Sam turned his head towards the dining room’s picture window and rolled his eyes, thinking Silver wouldn’t catch his expression in the dim reflection. She let it go.

“Have we got anything from the doorman? Any witnesses? What about security cams? Tell me this isn’t four in a row where the perp’s a ghost…”

“Nothing so far. The maid found him. NYPD is interviewing her with two of our agents, but she doesn’t know much, and she’s still in shock. It isn’t every day you find your employer of six years doing the headless horseman thing,” Sam offered, biting short the rest of his remark when he caught the look in Silver’s eye.

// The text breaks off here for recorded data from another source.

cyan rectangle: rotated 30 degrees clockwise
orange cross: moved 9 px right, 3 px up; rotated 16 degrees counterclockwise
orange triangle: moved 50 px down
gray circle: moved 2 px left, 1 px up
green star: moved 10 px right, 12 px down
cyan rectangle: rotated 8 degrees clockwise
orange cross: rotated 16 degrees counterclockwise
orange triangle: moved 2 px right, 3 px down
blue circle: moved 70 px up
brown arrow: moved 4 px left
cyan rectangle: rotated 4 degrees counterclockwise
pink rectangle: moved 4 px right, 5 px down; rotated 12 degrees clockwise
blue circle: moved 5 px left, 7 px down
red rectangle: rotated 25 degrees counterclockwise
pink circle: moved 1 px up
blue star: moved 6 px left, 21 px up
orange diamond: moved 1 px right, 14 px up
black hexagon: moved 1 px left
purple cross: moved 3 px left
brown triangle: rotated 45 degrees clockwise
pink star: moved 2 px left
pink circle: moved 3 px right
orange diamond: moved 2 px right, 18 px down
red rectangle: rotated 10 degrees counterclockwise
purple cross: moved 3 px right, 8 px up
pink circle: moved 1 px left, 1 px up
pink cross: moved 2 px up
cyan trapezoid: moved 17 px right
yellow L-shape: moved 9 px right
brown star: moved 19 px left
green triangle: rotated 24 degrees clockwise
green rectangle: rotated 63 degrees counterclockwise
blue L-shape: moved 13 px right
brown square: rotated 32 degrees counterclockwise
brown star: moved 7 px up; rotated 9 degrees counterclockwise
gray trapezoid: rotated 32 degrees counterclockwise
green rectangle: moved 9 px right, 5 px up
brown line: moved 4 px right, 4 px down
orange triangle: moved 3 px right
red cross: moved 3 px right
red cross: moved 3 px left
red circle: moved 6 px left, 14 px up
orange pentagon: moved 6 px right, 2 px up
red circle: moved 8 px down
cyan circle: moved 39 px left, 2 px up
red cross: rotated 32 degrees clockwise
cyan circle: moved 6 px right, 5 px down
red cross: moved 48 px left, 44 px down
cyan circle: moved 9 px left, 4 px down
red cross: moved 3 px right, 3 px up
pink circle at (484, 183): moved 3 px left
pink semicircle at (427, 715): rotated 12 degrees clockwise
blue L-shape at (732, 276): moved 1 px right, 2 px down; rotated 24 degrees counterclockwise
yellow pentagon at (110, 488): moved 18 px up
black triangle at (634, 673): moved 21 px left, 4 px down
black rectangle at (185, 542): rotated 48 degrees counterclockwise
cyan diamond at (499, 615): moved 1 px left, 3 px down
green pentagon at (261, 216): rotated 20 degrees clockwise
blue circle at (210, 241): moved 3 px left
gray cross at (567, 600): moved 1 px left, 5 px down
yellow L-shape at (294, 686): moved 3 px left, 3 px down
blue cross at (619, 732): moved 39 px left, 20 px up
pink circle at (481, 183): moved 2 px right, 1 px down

Silver keyed the radio again.

“Seth. What are you going to need to process the downstairs?”

“We have the garbage room sealed off, and two techs are on it. They called upstairs and have someone going over the chute room, too. I’ll be up in a few minutes. But I don’t need to tell you this is going in an ugly direction.”

Silver looked out at the park again and wondered when they would catch a break. It had been six weeks since the first killing, three weeks since the last, and they were no closer to closing in on the killer than when the first victim had been discovered in his car with the calling card stuck in his mouth, stabbed to death and left to drown on his own blood. That modus operandi , coupled with the killer’s contacting the press and promising more killings, had galvanized the Bureau into creating a serial killer task force even before he’d slain his second victim.

Besides the lack of any breaks in his having been seen or caught on camera, she was concerned with how clean the crime scenes were. That implied at least a passing familiarity with forensics, which didn’t bode well for their hunt. This was an organized, patient planner who hadn’t slipped up.

Yet.

But they always did.

That wasn’t completely true, though, was it? an internal voice chided her, reminding her of the ones that had gotten away.

The Capital City murderer.

The Grim Sleeper.

The Zodiac Killer.

The Original Night Stalker.

Every time she was on one of these cases her worst nightmare was that her quarry would turn out to be the next Jack the Ripper or Zodiac and simply disappear into the fog one day after a run of devastating brutality — on her watch. That fear kept her driving hard and had molded a herculean work ethic which had served her well.